I know....What do I know? I wish there was more info available. It would ease my anxiety. Oh who am I kidding, no it wouldn't. I would obsess just as much if I was getting weekly updates. I just hate to not be getting any info. I know there are others who have been where I am, on the receiving end of nothing, while others get info. How do we slip through the cracks? The same way anything or anyone does I guess. I don't for a second think that my agency is purposefully forgetting to update us. It just happens. I feel bad wishing it wasn't me. But if it wasn't me, it would be another family. Well that isn't good. I don't want it to happen to someone else.
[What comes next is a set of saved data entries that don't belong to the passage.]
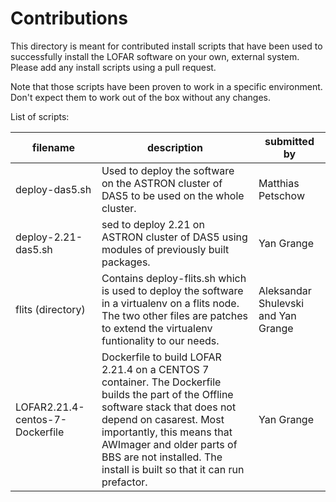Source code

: # Contributions

This directory is meant for contributed install scripts that have been used to successfully install the LOFAR software on your own, external system. Please add any install scripts using a pull request.

Note that those scripts have been proven to work in a specific environment. Don't expect them to work out of the box without any changes.

List of scripts:  

| filename   | description  | submitted by  |
|------------|--------------|---------------|
| deploy-das5.sh  | Used to deploy the software on the ASTRON cluster of DAS5 to be used on the whole cluster.  | Matthias Petschow  |
| deploy-2.21-das5.sh  | sed to deploy 2.21 on ASTRON cluster of DAS5 using modules of previously built packages.   | Yan Grange  |
| flits (directory)  | Contains deploy-flits.sh which is used to deploy the software in a virtualenv on a flits node. The two other files are patches to extend the virtualenv funtionality to our needs.  | Aleksandar Shulevski and Yan Grange  |
| LOFAR2.21.4-centos-7-Dockerfile | Dockerfile to build LOFAR 2.21.4 on a CENTOS 7 container. The Dockerfile builds the part of the Offline software stack that does not depend on casarest. Most importantly, this means that AWImager and older parts of BBS are not installed. The install is built so that it can run prefactor. | Yan Grange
That certainly isn't nice. I just wish we could all get the same info. Oh I have become an idealist. When he hell did that happen?

Maybe this all stems from my chosen position as an outsider. I have always stayed on the periphery. I am not a group person. I don't go out of my way to be included in activities. This has always been a choice I have made and I don't really know why. Interesting. If I had a couch here I would lay down and analyze myself. Thank goodness I don't. I am making myself crazy--well atleast a little more crazy than usual. I am hungry for info and am starved from it. Doesn't everyone know that starvation diets don't work? Come on read the literature. Ugh...I seem to be saying that a lot lately. 7171 minutes left til the end of summer school. Then I can obsess full-time. OH JOY.

1 comment:

Maya said...

Hi! I just came by (via your nice comment on my blog) to say hi. Ended up staying and reading all your archives. Noah is SO CUTE! Those lips! Those big beautiful eyes! You must be nearly crawling out of your skins with the anticipation.

Have you stopped by The Naked Ovary? Karen has been waiing for over eleven months for her daughter Maya from China - plus she and her husband did a bunch of IVF's, etc. No longer how long or short the wait, I'm always amazed by the courage of you adoptive moms (and dads).

Good for you for hanging in there - I look forward to seeing the pictures from your "Gotcha! Day".